## DIRECTIVE
Identify each line in the material that contains the word "Hier" and copy those lines.
_____
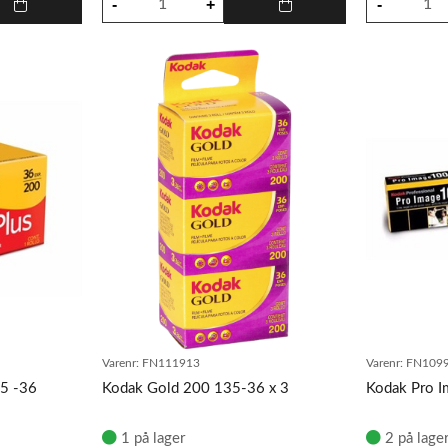
Varenr:
FN111913
Varenr:
FN109
5 -36
Kodak Gold 200 135-36 x 3
Kodak Pro 
1 på lager
2 på lage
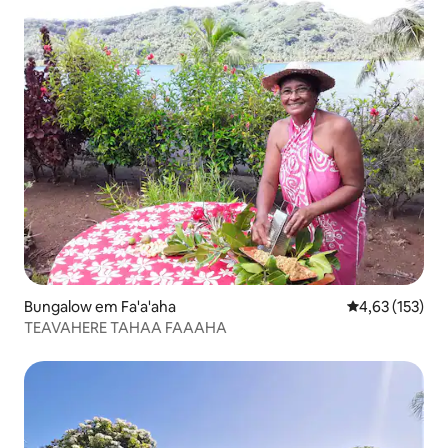
Bungalow em Fa'a'aha
Classificação 
4,63 (153)
TEAVAHERE TAHAA FAAAHA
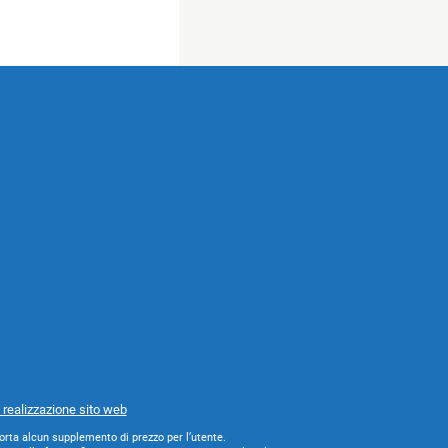
 realizzazione sito web
orta alcun supplemento di prezzo per l’utente.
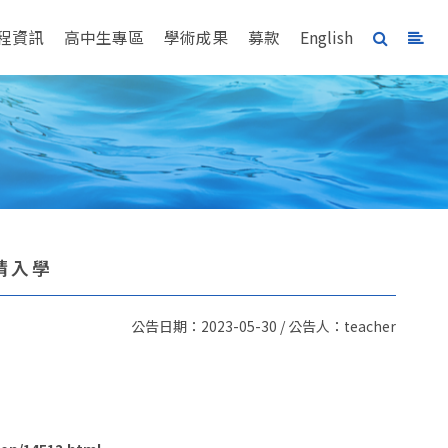
程資訊
高中生專區
學術成果
募款
English
請入學
公告日期：2023-05-30 / 公告人：teacher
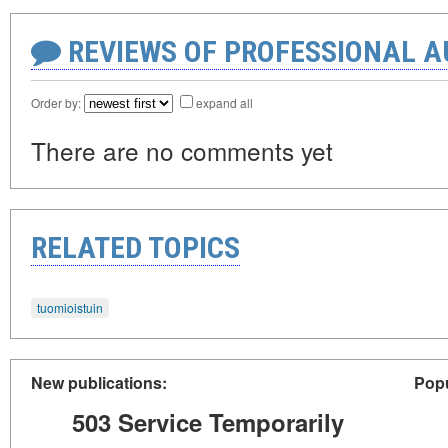
REVIEWS OF PROFESSIONAL 
Order by:
expand all
There are no comments yet
RELATED TOPICS
tuomioistuin
New publications:
Popu
503 Service Temporarily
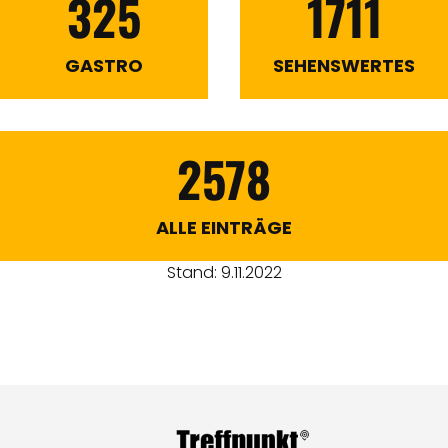
325
1711
GASTRO
SEHENSWERTES
2578
ALLE EINTRÄGE
Stand: 9.11.2022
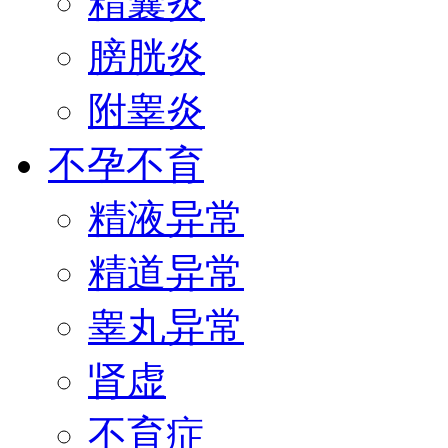
精囊炎
膀胱炎
附睾炎
不孕不育
精液异常
精道异常
睾丸异常
肾虚
不育症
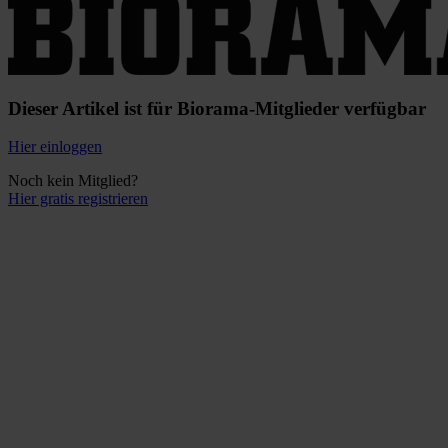
Dieser Artikel ist für Biorama-Mitglieder verfügbar
Hier einloggen
Noch kein Mitglied?
Hier gratis registrieren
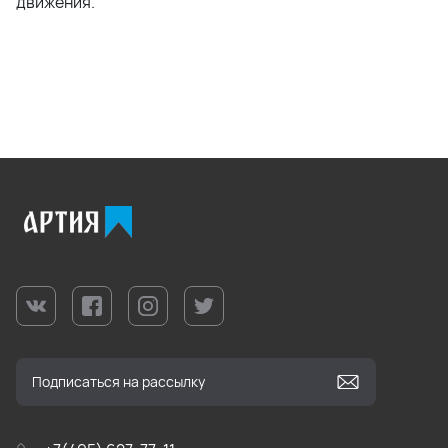
движения.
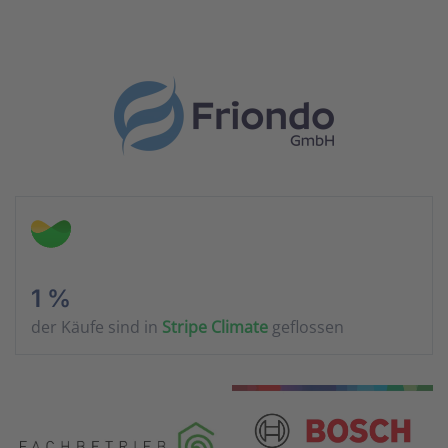
1 %
der Käufe sind in
Stripe Climate
geflossen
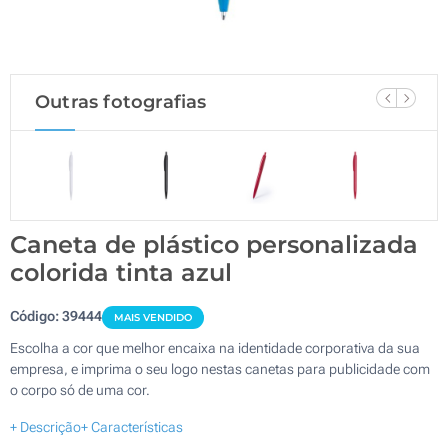
Outras fotografias
Caneta de plástico personalizada
colorida tinta azul
Código:
39444
MAIS VENDIDO
Escolha a cor que melhor encaixa na identidade corporativa da sua
empresa, e imprima o seu logo nestas canetas para publicidade com
o corpo só de uma cor.
+ Descrição
+ Características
_____
## ANSWER
Hier einloggen
Hier gratis registrieren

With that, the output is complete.